Si les néolibéraux entendent également rompre avec l’inertie ambiante, c’est toujours au nom de la défense des valeurs républicaines, ces totems creux vidés de toute substance. Quand les mots perdent leur sens, c’est que les réalités qu’elles étaient censées recouvrir ont amorcé leur décomposition. En dernière analyse, ce sont les forces au pouvoir qui définissent ce qui est républicain ou non. Elles ont le monopole temporaire du républicanisme, qui révèle sa véritable nature : la forme politique moderne de la domination du Capital. La centralité de l’expérience vichyste dans le tournant technocrate en France, la continuité entre les projets modernisateurs des néo-socialistes collaborationnistes et le modèle d’État-providence défendu comme l’alpha et l’oméga de l’élaboration politique, devraient suffire à décrédibiliser la sacrosainte République une fois pour toutes. Aucun rituel satanique ne ramènera l’esprit de 1789 – encore moins celui de 1793 – à la vie.

En finir avec le républicanisme

En 1943, le régime mussolinien renomme son parti unique « Parti Fasciste Républicain ». Le Manifeste de Vérone, qui fonde l’ordre constitutionnel revendiqué par la nouvelle « République sociale italienne », appelle à une étrange démocratisation de l’État corporatiste. Sur le plan politique d’abord : par l’abolition de la monarchie et l’organisation d’une assemblée constituante composée non pas de membres du parti, mais de membres des syndicats fascistes et de représentants des circonscriptions élus par le peuple ; par l’élection par le peuple d’un Parlement des Corporations ; par l’abrogation de l’obligation d’appartenir au parti pour occuper une charge publique. Puis sur le plan économique, avec : la création d’un salaire minimum ; la nationalisation des services publics et de l’industrie lourde ; l’instauration d’un intéressement permettant aux ouvriers de profiter des bénéfices de leur entreprise ; l’expropriation des terres non-cultivées et leur redistribution aux ouvriers agricoles et aux coopératives liées à l’État et aux syndicats ; la mise en place d’un plan d’urbanisme visant à résorber le mal-logement et la création d’un office du logement chargé de faciliter l’accès à la propriété des locataires.

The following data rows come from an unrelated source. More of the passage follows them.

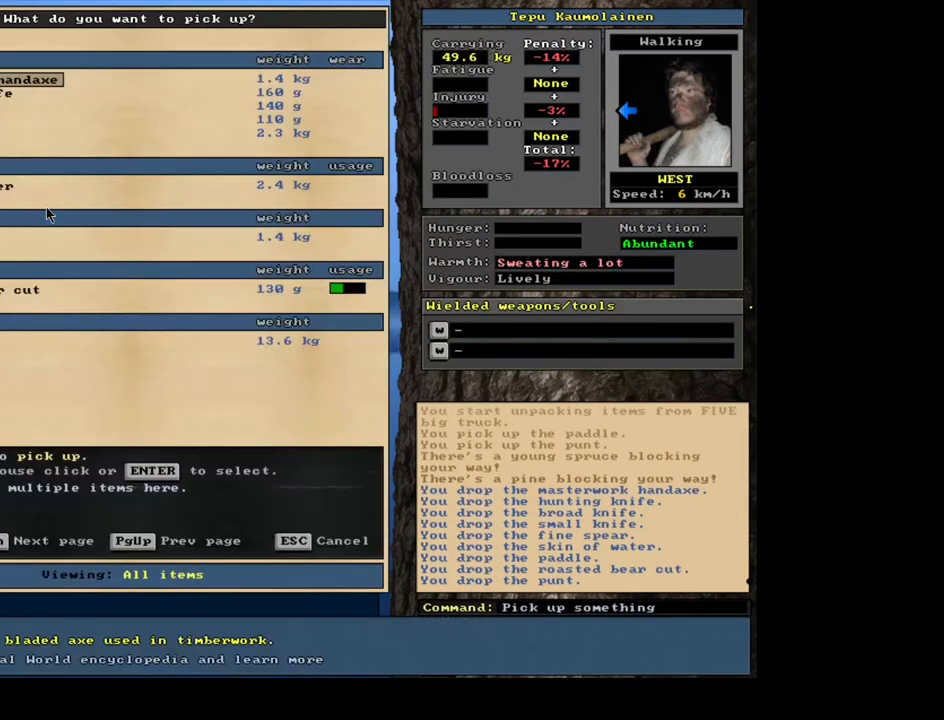
{"keys": [], "mouse": [], "events": [[67, "tab", "down"], [134, "t", "down"], [167, "tab", "up"], [217, "t", "up"]]}
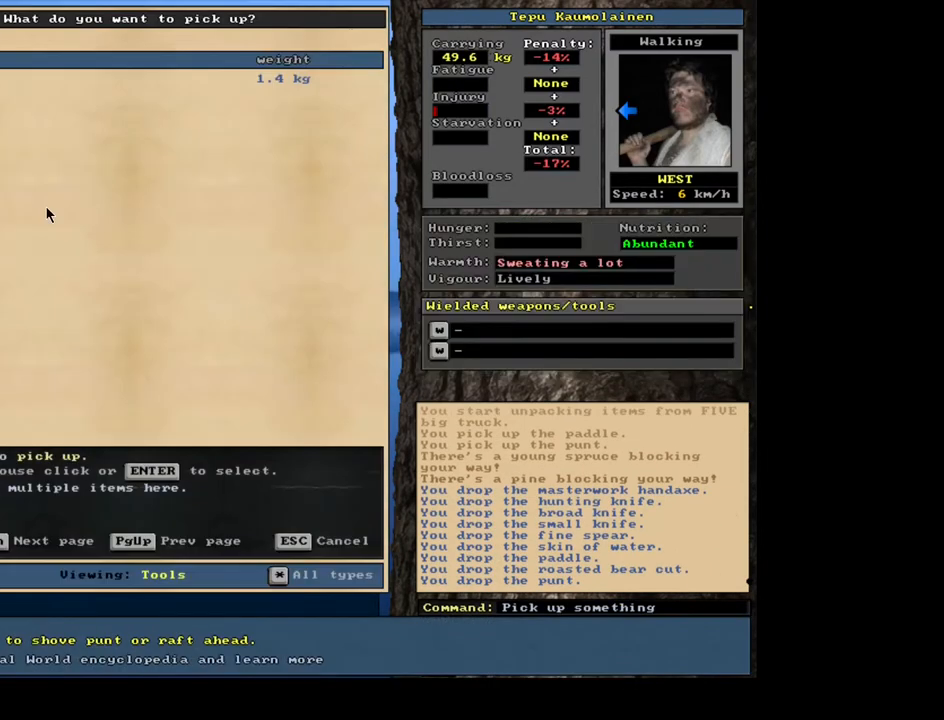
{"keys": ["w"], "mouse": [], "events": [[150, "return", "down"], [234, "return", "up"], [450, "w", "down"]]}
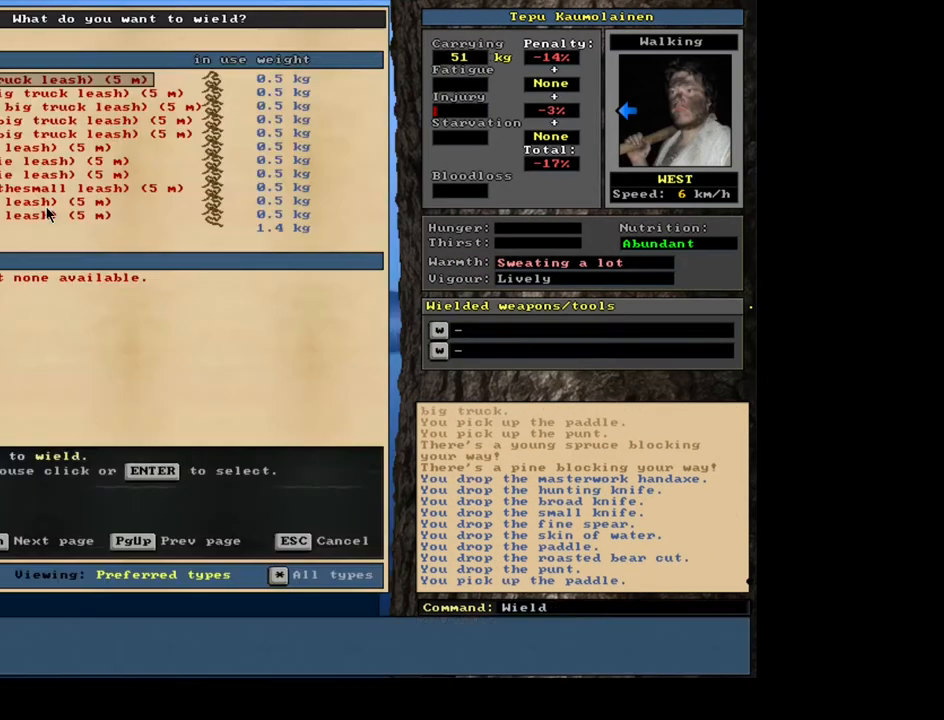
{"keys": [], "mouse": [], "events": [[67, "w", "up"]]}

La République sociale entendait établir une « démocratie organique » débarrassée des tares de la lutte des classes et du parlementarisme bourgeois. Elle avait créé les intermédiaires adaptés à un tel projet, en phase avec le visage politique de la domination du Capital. Après la chute du régime, les fascistes se sont regroupés dans le « Parti Fasciste Démocratique », renouvelant leur intérêt pour cette « démocratie organique » qu’il leur semblait alors possible d’instaurer par les urnes. Cette compatibilité affichée entre le projet néofasciste et les institutions républicaines italiennes est une mise en garde.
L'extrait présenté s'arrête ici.